*EXCERPT PROVIDED:*

══════

Akira Horiuchi, right, of Japan, who won the Ig Nobel in medical education demonstrates his self-colonoscopy technique during award ceremonies at Harvard University in Cambridge, Mass., on Sept. 13, 2018. (AP Photo/Michael Dwyer)

NEW YORK (Kyodo) -- A Japanese doctor was recognized Thursday with the Ig Nobel prize, which honors comical but practical scientific studies, for devising the most comfortable colonoscopy technique by using himself as a test subject.

    Akira Horiuchi, a 57-year-old head of the digestive disease center at Showa Inan General Hospital in Nagano Prefecture, received the prize for medical education at a ceremony at Harvard University.

    A colonoscopy, which can help detect colon cancer, is usually done with the examinee lying on his or her side as a tube is inserted through the anus.

══════

*INPUT DATA:*
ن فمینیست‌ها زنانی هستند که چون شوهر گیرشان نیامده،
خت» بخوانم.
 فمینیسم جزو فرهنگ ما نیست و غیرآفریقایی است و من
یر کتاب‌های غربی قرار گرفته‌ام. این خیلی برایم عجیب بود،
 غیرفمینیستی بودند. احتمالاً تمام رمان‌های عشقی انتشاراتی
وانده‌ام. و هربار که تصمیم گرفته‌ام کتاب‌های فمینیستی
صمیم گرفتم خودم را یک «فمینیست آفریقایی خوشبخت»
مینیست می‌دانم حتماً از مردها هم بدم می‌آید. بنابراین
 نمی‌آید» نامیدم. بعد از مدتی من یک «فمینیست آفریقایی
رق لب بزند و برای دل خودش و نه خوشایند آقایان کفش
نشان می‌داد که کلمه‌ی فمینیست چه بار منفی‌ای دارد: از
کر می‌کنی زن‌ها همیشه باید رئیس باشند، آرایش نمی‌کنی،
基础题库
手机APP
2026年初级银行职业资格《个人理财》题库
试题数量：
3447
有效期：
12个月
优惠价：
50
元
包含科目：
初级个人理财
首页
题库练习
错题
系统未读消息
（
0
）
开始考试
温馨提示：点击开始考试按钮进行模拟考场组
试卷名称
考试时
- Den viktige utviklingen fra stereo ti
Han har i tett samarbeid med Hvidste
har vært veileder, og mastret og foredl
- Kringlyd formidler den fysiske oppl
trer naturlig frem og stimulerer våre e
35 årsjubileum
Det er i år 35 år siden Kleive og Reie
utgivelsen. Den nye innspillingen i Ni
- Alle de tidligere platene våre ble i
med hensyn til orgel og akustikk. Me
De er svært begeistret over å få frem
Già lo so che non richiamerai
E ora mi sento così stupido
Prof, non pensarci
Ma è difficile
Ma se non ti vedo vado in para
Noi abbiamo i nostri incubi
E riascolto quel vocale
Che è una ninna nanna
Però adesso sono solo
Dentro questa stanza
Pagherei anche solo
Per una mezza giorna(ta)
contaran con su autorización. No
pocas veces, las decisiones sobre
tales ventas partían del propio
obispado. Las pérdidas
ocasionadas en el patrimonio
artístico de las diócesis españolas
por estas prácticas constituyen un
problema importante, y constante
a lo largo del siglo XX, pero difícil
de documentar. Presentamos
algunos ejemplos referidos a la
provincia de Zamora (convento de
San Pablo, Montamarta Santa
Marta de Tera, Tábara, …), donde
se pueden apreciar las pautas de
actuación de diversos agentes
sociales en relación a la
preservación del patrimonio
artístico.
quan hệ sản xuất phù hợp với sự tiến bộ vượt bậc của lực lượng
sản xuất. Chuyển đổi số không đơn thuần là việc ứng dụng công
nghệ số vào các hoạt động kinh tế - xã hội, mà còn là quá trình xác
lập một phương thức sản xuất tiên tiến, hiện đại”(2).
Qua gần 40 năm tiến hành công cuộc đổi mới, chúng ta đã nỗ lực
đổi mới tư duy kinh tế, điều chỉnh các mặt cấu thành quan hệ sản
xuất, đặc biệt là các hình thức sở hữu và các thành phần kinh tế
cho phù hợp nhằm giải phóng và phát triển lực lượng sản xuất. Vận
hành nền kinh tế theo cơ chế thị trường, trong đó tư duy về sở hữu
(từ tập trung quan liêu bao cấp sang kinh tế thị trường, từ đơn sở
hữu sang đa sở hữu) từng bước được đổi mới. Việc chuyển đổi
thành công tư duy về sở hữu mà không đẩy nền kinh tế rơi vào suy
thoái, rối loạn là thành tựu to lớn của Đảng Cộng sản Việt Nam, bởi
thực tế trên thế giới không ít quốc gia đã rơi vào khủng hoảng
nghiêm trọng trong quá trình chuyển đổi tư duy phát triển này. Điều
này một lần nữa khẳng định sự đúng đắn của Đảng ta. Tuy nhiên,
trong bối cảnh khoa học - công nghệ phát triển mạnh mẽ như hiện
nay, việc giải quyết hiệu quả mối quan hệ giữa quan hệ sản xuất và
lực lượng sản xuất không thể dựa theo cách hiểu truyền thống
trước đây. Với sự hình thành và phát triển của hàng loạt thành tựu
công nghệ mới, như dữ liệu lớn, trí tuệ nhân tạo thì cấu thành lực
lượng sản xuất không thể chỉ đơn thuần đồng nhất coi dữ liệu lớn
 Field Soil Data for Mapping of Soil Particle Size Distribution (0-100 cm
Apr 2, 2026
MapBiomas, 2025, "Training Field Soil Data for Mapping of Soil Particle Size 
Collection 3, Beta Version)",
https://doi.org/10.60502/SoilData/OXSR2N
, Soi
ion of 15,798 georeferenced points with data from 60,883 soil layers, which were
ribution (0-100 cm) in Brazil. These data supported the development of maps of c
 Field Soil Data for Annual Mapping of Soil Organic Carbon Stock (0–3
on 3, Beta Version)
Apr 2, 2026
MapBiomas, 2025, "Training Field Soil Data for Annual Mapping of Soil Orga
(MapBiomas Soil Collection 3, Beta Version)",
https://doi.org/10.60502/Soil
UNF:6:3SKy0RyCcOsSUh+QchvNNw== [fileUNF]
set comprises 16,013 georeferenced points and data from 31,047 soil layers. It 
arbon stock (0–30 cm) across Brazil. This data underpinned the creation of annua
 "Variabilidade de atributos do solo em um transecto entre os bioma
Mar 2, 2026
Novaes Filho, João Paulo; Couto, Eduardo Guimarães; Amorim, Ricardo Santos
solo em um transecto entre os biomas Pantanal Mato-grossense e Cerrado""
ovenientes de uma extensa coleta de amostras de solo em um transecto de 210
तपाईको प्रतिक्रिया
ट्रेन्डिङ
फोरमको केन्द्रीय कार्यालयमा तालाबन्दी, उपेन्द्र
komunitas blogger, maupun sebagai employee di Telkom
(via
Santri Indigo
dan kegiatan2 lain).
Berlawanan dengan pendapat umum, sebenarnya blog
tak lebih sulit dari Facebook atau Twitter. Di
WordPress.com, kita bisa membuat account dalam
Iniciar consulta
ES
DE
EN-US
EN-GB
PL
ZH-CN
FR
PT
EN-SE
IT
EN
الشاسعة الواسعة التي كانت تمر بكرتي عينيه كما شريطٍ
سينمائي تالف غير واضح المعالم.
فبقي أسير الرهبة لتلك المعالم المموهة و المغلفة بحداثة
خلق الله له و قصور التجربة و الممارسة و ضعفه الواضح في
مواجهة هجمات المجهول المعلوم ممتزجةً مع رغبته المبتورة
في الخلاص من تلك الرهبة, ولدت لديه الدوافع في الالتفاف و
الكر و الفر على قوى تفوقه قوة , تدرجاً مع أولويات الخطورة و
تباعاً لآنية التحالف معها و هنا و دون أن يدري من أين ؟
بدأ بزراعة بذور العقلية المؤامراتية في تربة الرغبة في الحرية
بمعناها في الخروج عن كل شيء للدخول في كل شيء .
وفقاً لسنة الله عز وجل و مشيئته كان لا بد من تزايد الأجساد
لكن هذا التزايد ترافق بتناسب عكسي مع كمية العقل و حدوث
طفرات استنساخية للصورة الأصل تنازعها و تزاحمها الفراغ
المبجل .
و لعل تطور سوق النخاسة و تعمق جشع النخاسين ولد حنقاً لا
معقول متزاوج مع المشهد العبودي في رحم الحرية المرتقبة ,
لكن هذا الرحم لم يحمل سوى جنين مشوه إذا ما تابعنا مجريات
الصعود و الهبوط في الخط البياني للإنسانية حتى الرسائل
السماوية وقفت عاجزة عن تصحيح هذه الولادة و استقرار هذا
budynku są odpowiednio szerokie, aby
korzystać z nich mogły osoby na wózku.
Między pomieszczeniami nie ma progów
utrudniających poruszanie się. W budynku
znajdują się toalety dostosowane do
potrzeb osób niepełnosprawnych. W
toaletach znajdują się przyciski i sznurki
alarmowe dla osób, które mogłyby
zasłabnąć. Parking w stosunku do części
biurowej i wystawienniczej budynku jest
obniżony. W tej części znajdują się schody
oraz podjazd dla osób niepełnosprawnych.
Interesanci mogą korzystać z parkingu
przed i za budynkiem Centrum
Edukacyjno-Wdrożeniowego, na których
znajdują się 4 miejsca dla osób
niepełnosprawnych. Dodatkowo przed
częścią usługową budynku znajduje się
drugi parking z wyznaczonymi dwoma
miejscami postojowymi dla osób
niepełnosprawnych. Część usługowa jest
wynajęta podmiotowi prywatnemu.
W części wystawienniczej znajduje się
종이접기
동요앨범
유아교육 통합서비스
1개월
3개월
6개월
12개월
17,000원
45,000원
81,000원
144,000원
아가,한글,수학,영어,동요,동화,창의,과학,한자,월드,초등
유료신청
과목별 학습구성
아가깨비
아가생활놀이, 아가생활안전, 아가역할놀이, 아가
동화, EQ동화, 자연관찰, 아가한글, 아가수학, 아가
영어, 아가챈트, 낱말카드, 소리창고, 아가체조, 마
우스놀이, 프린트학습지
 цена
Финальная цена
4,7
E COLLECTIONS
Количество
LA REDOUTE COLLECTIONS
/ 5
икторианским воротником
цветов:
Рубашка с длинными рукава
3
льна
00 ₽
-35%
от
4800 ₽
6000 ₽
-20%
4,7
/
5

══════

*REQUIREMENT 1:* Please decide whether each statement agrees with the Ig Nobel report, answering yes or no and quoting the words from the report that settle it: (a) Horiuchi was given the prize at a ceremony at Harvard University. (b) Horiuchi heads a hospital's cardiology department. (c) A colonoscopy is usually done with the examinee lying on his or her back.
*REQUIREMENT 2:* Continue the Ig Nobel report from the point where it stops.
Nothing here depends on the entries, so they can be set aside.

*EXERCISE OUTPUT 1:*
(a) Yes: "received the prize for medical education at a ceremony at Harvard University."
(b) No: "head of the digestive disease center at Showa Inan General Hospital in Nagano Prefecture."
(c) No: "usually done with the examinee lying on his or her side."

*EXERCISE OUTPUT 2:*
    Doing a self-colonoscopy while sitting, Horiuchi discovered the method facilitated entry. After a series of trials, he shared his personal experiences in a 2006 medical report titled, "Colonoscopy in the Sitting Position: Lessons Learned From Self-Colonoscopy."

    It was the 12th straight year that a Japanese has won an Ig Nobel prize.

    At the award ceremony, Horiuchi provoked laughter as he showed an endoscope to the audience and asked whether he could perform the procedure on stage.

    The prize was one of the 10 Ig Nobel awards given this year. The other scientific studies honored highlighted the benefits of using a voodoo doll to take out anger on a boss, and attempts to hasten the passage of kidney stones by riding roller coasters.